─── Data for the task ───
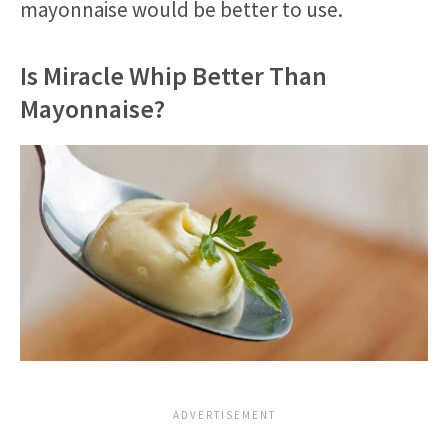
mayonnaise would be better to use.
Is Miracle Whip Better Than
Mayonnaise?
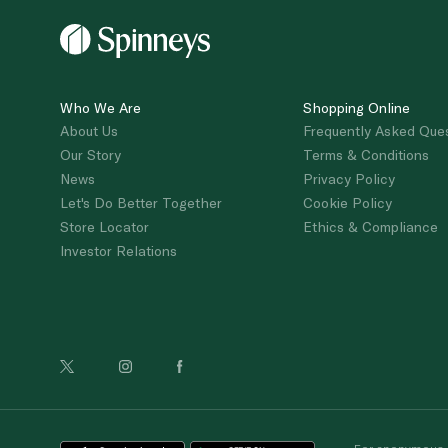
Who We Are
Shopping Online
About Us
Frequently Asked Que
Our Story
Terms & Conditions
News
Privacy Policy
Let's Do Better Together
Cookie Policy
Store Locator
Ethics & Compliance
Investor Relations
For anonymous re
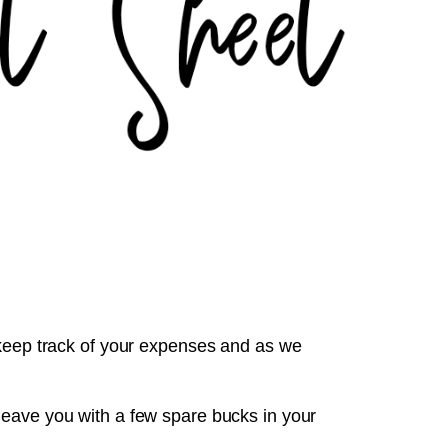
 keep track of your expenses and as we
leave you with a few spare bucks in your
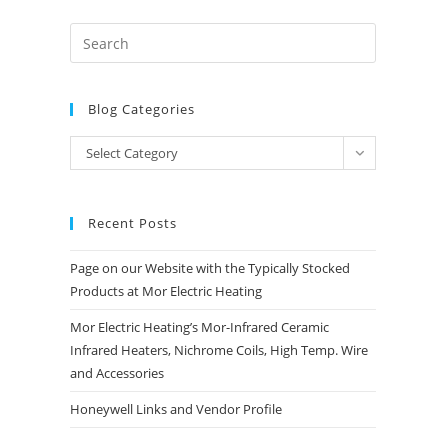
Blog Categories
Blog
Select Category
Categories
Recent Posts
Page on our Website with the Typically Stocked
Products at Mor Electric Heating
Mor Electric Heating’s Mor-Infrared Ceramic
Infrared Heaters, Nichrome Coils, High Temp. Wire
and Accessories
Honeywell Links and Vendor Profile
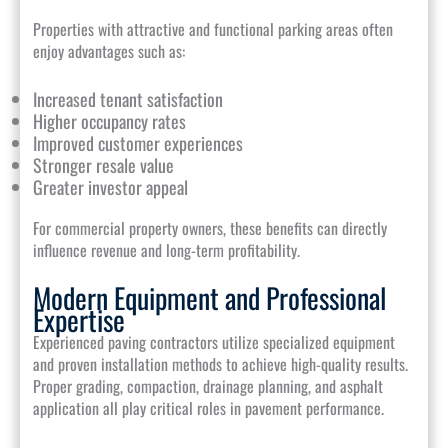
Properties with attractive and functional parking areas often
enjoy advantages such as:
Increased tenant satisfaction
Higher occupancy rates
Improved customer experiences
Stronger resale value
Greater investor appeal
For commercial property owners, these benefits can directly
influence revenue and long-term profitability.
Modern Equipment and Professional
Expertise
Experienced paving contractors utilize specialized equipment
and proven installation methods to achieve high-quality results.
Proper grading, compaction, drainage planning, and asphalt
application all play critical roles in pavement performance.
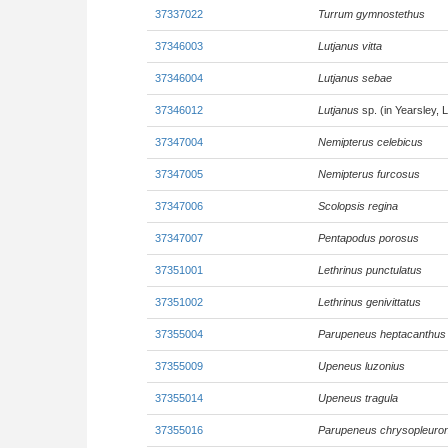
37337022
Turrum gymnostethus
37346003
Lutjanus vitta
37346004
Lutjanus sebae
37346012
Lutjanus
sp. (in Yearsley, 
37347004
Nemipterus celebicus
37347005
Nemipterus furcosus
37347006
Scolopsis regina
37347007
Pentapodus porosus
37351001
Lethrinus punctulatus
37351002
Lethrinus genivittatus
37355004
Parupeneus heptacanthus
37355009
Upeneus luzonius
37355014
Upeneus tragula
37355016
Parupeneus chrysopleuro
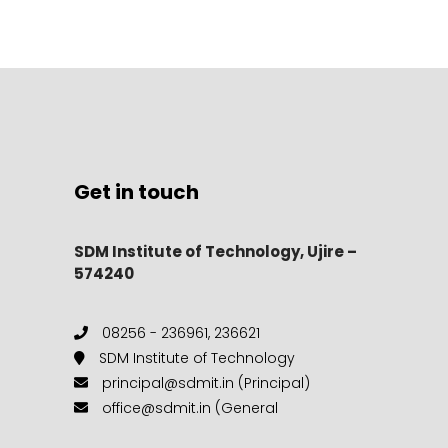
Get in touch
SDM Institute of Technology, Ujire –
574240
08256 - 236961, 236621
SDM Institute of Technology
principal@sdmit.in (Principal)
office@sdmit.in (General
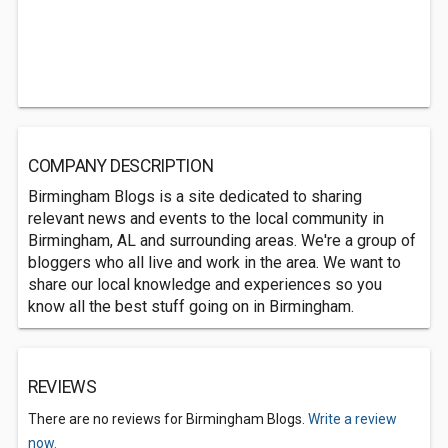
COMPANY DESCRIPTION
Birmingham Blogs is a site dedicated to sharing
relevant news and events to the local community in
Birmingham, AL and surrounding areas. We're a group of
bloggers who all live and work in the area. We want to
share our local knowledge and experiences so you
know all the best stuff going on in Birmingham.
REVIEWS
There are no reviews for Birmingham Blogs.
Write a review
now.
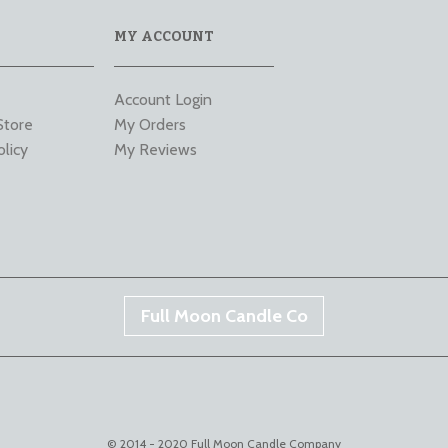
MY ACCOUNT
Account Login
Store
My Orders
olicy
My Reviews
Full Moon Candle Co
© 2014 - 2020 Full Moon Candle Company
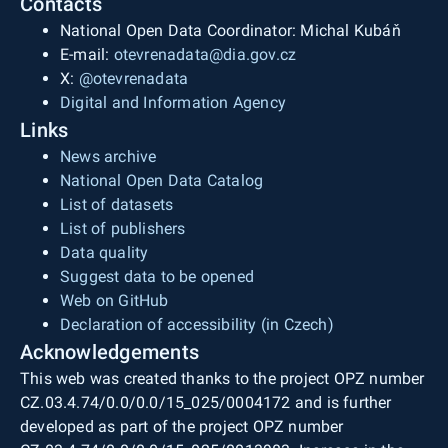
Contacts
National Open Data Coordinator: Michal Kubáň
E-mail:
otevrenadata@dia.gov.cz
X:
@otevrenadata
Digital and Information Agency
Links
News archive
National Open Data Catalog
List of datasets
List of publishers
Data quality
Suggest data to be opened
Web on GitHub
Declaration of accessibility (in Czech)
Acknowledgements
This web was created thanks to the project OPZ number
CZ.03.4.74/0.0/0.0/15_025/0004172 and is further
developed as part of the project OPZ number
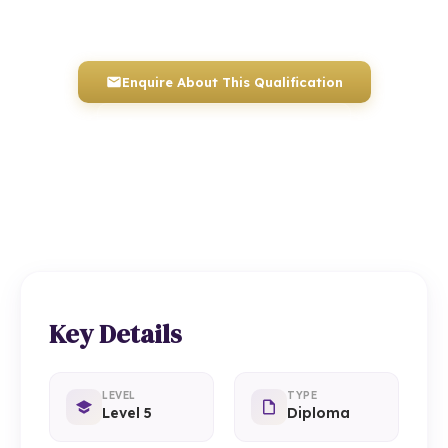
Awarded by ICQ • Ofqual Regulated • Nationally Recognised
Enquire About This Qualification
0117 330 2980
(Head Office)
01934 910 333
(Weston-super-Mare)
Key Details
LEVEL
TYPE
Level 5
Diploma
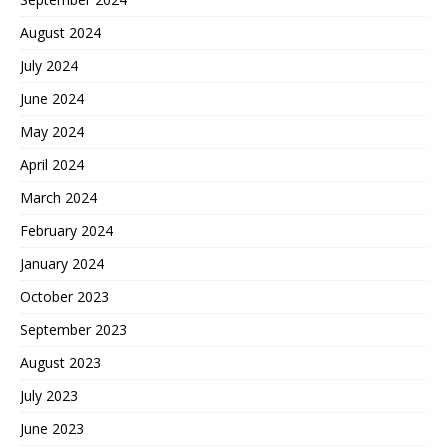
August 2024
July 2024
June 2024
May 2024
April 2024
March 2024
February 2024
January 2024
October 2023
September 2023
August 2023
July 2023
June 2023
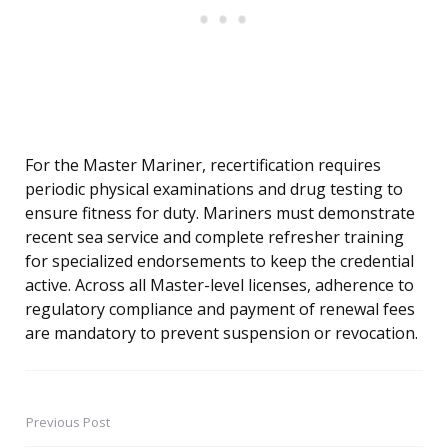
For the Master Mariner, recertification requires
periodic physical examinations and drug testing to
ensure fitness for duty. Mariners must demonstrate
recent sea service and complete refresher training
for specialized endorsements to keep the credential
active. Across all Master-level licenses, adherence to
regulatory compliance and payment of renewal fees
are mandatory to prevent suspension or revocation.
Previous Post
Post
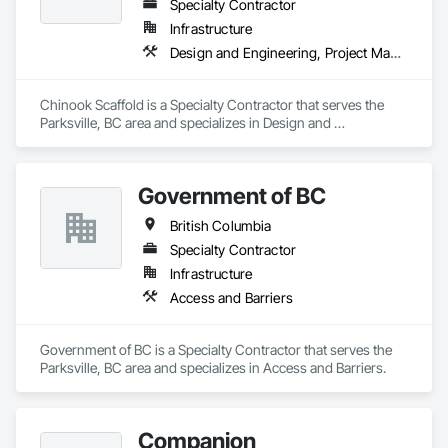
Specialty Contractor
Infrastructure
Design and Engineering, Project Management and Coordination
Chinook Scaffold is a Specialty Contractor that serves the 
Parksville, BC area and specializes in Design and 
Engineering, Project Management and Coordination.
Government of BC
British Columbia
Specialty Contractor
Infrastructure
Access and Barriers
Government of BC is a Specialty Contractor that serves the 
Parksville, BC area and specializes in Access and Barriers.
Companion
───
Written task:
Please write out every record above exactly, but leave the pictures out.

Exercise answer:
mayonnaise would be better to use.
Is Miracle Whip Better Than
Mayonnaise?
Who We Are
Shopping Online
About Us
Frequently Asked Que
Our Story
Terms & Conditions
News
Privacy Policy
Let's Do Better Together
Cookie Policy
Store Locator
Ethics & Compliance
Investor Relations
For anonymous re
 keep track of your expenses and as we
leave you with a few spare bucks in your
Blog Categories
Blog
Select Category
Categories
Recent Posts
Page on our Website with the Typically Stocked
Products at Mor Electric Heating
Mor Electric Heating’s Mor-Infrared Ceramic
Infrared Heaters, Nichrome Coils, High Temp. Wire
and Accessories
Honeywell Links and Vendor Profile
Properties with attractive and functional parking areas often
enjoy advantages such as:
Increased tenant satisfaction
Higher occupancy rates
Improved customer experiences
Stronger resale value
Greater investor appeal
For commercial property owners, these benefits can directly
influence revenue and long-term profitability.
Modern Equipment and Professional
Expertise
Experienced paving contractors utilize specialized equipment
and proven installation methods to achieve high-quality results.
Proper grading, compaction, drainage planning, and asphalt
application all play critical roles in pavement performance.
37337022
Turrum gymnostethus
37346003
Lutjanus vitta
37346004
Lutjanus sebae
37346012
Lutjanus
sp. (in Yearsley, 
37347004
Nemipterus celebicus
37347005
Nemipterus furcosus
37347006
Scolopsis regina
37347007
Pentapodus porosus
37351001
Lethrinus punctulatus
37351002
Lethrinus genivittatus
37355004
Parupeneus heptacanthus
37355009
Upeneus luzonius
37355014
Upeneus tragula
37355016
Parupeneus chrysopleuro
Get in touch
SDM Institute of Technology, Ujire –
574240
08256 - 236961, 236621
SDM Institute of Technology
principal@sdmit.in (Principal)
office@sdmit.in (General
COMPANY DESCRIPTION
Birmingham Blogs is a site dedicated to sharing
relevant news and events to the local community in
Birmingham, AL and surrounding areas. We're a group of
bloggers who all live and work in the area. We want to
share our local knowledge and experiences so you
know all the best stuff going on in Birmingham.
REVIEWS
There are no reviews for Birmingham Blogs.
Write a review
now.
MY ACCOUNT
Account Login
Store
My Orders
olicy
My Reviews
Full Moon Candle Co
© 2014 - 2020 Full Moon Candle Company
Contacts
National Open Data Coordinator: Michal Kubáň
E-mail:
otevrenadata@dia.gov.cz
X:
@otevrenadata
Digital and Information Agency
Links
News archive
National Open Data Catalog
List of datasets
List of publishers
Data quality
Suggest data to be opened
Web on GitHub
Declaration of accessibility (in Czech)
Acknowledgements
This web was created thanks to the project OPZ number
CZ.03.4.74/0.0/0.0/15_025/0004172 and is further
developed as part of the project OPZ number
Awarded by ICQ • Ofqual Regulated • Nationally Recognised
Enquire About This Qualification
0117 330 2980
(Head Office)
01934 910 333
(Weston-super-Mare)
Key Details
LEVEL
TYPE
Level 5
Diploma
August 2024
July 2024
June 2024
May 2024
April 2024
March 2024
February 2024
January 2024
October 2023
September 2023
August 2023
July 2023
June 2023
For the Master Mariner, recertification requires
periodic physical examinations and drug testing to
ensure fitness for duty. Mariners must demonstrate
recent sea service and complete refresher training
for specialized endorsements to keep the credential
active. Across all Master-level licenses, adherence to
regulatory compliance and payment of renewal fees
are mandatory to prevent suspension or revocation.
Previous Post
Post
Specialty Contractor
Infrastructure
Design and Engineering, Project Management and Coordination
Chinook Scaffold is a Specialty Contractor that serves the 
Parksville, BC area and specializes in Design and 
Engineering, Project Management and Coordination.
Government of BC
British Columbia
Specialty Contractor
Infrastructure
Access and Barriers
Government of BC is a Specialty Contractor that serves the 
Parksville, BC area and specializes in Access and Barriers.
Companion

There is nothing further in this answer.